*Required work*
Give back the full data, retyped precisely.

Segment Start: Supplied material

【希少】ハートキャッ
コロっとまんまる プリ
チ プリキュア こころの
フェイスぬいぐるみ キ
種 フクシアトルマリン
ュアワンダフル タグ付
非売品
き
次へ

Segment End: Supplied material

*Answer below*
【希少】ハートキャッ
コロっとまんまる プリ
チ プリキュア こころの
フェイスぬいぐるみ キ
種 フクシアトルマリン
ュアワンダフル タグ付
非売品
き
次へ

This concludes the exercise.